_Exercise goal_
Give back only the lines from the one with "Rendered at 1500 by 1125 pixels." through the last line of the data, exactly as they appear.

_Working data_
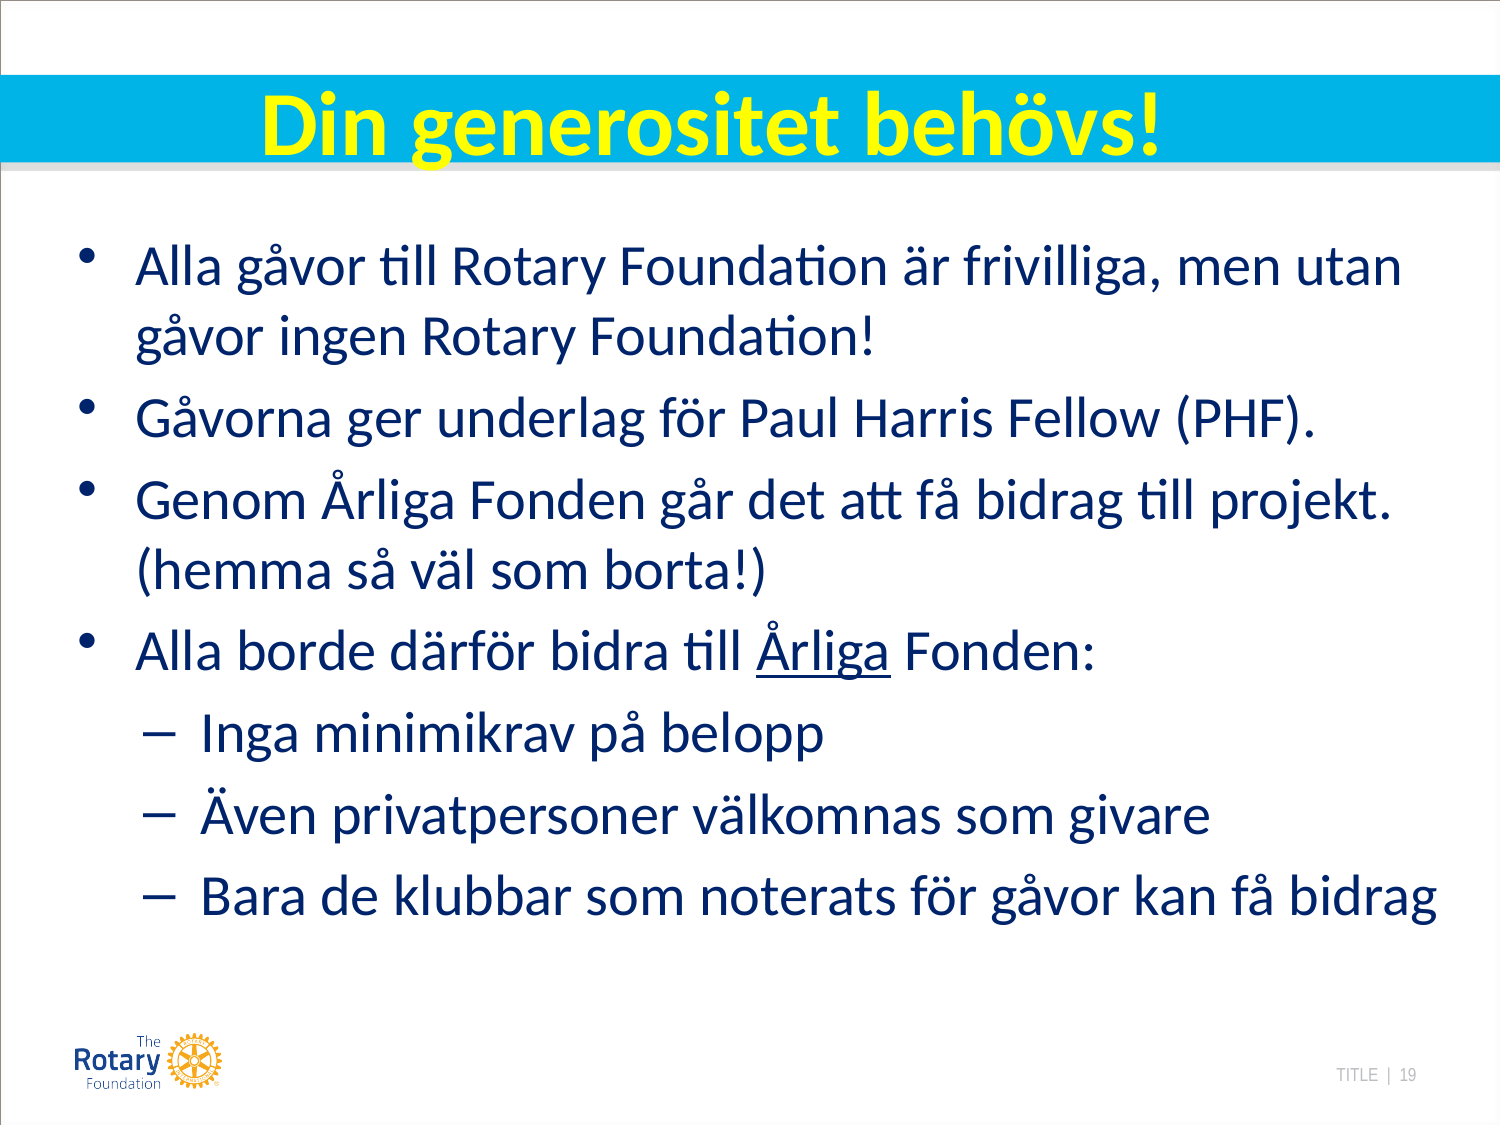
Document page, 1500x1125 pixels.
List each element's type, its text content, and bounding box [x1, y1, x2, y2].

picture [75, 1033, 222, 1089]
list Alla gåvor till Rotary Foundation är frivilliga, men utan gåvor ingen Rotary Foundation! Gåvorna ger underlag för Paul Harris Fellow (PHF). Genom Årliga Fonden går det att få bidrag till projekt. (hemma så väl som borta!) Alla borde därför bidra till Årliga Fonden: Inga minimikrav på belopp Även privatpersoner välkomnas som givare Bara de klubbar som noterats för gåvor kan få bidrag [62, 219, 1463, 705]
title Din generositet behövs! [62, 75, 1365, 163]
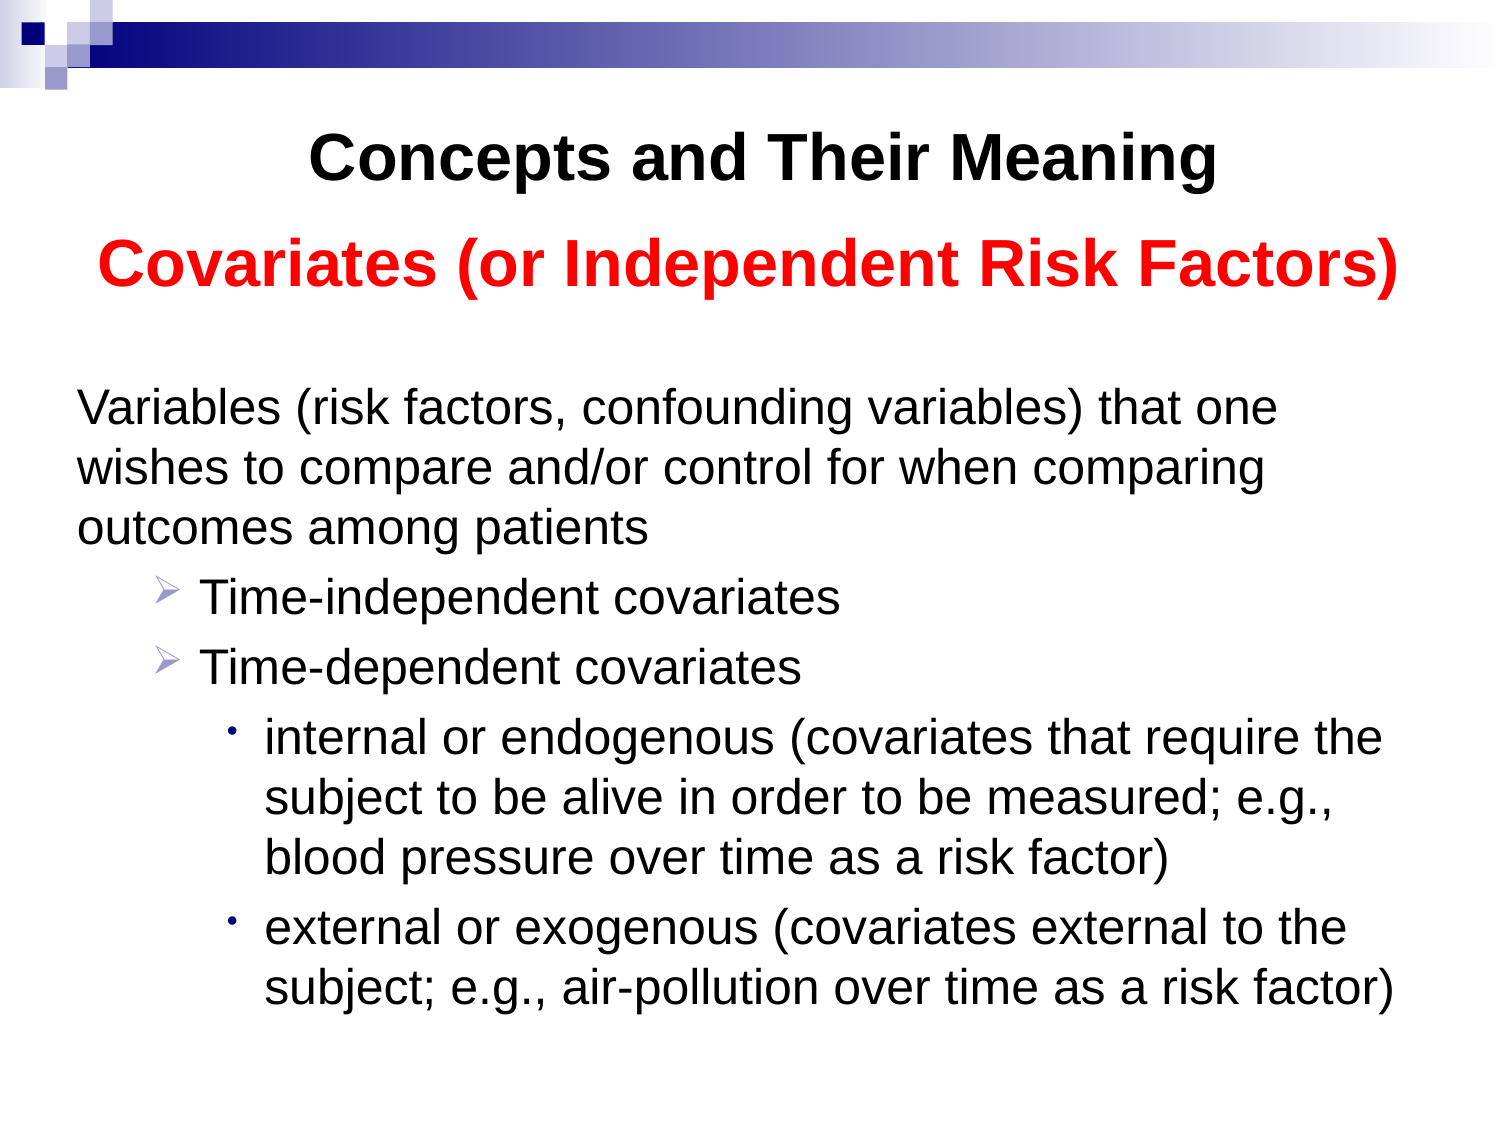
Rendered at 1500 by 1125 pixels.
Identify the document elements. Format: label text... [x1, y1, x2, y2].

list Covariates (or Independent Risk Factors) Variables (risk factors, confounding variables) that one wishes to compare and/or control for when comparing outcomes among patients Time-independent covariates Time-dependent covariates internal or endogenous (covariates that require the subject to be alive in order to be measured; e.g., blood pressure over time as a risk factor) external or exogenous (covariates external to the subject; e.g., air-pollution over time as a risk factor) [62, 365, 1437, 1058]
title Concepts and Their Meaning [62, 100, 1467, 201]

_Written solution_
Rendered at 1500 by 1125 pixels.
Identify the document elements. Format: label text... [x1, y1, x2, y2].

list Covariates (or Independent Risk Factors) Variables (risk factors, confounding variables) that one wishes to compare and/or control for when comparing outcomes among patients Time-independent covariates Time-dependent covariates internal or endogenous (covariates that require the subject to be alive in order to be measured; e.g., blood pressure over time as a risk factor) external or exogenous (covariates external to the subject; e.g., air-pollution over time as a risk factor) [62, 365, 1437, 1058]
title Concepts and Their Meaning [62, 100, 1467, 201]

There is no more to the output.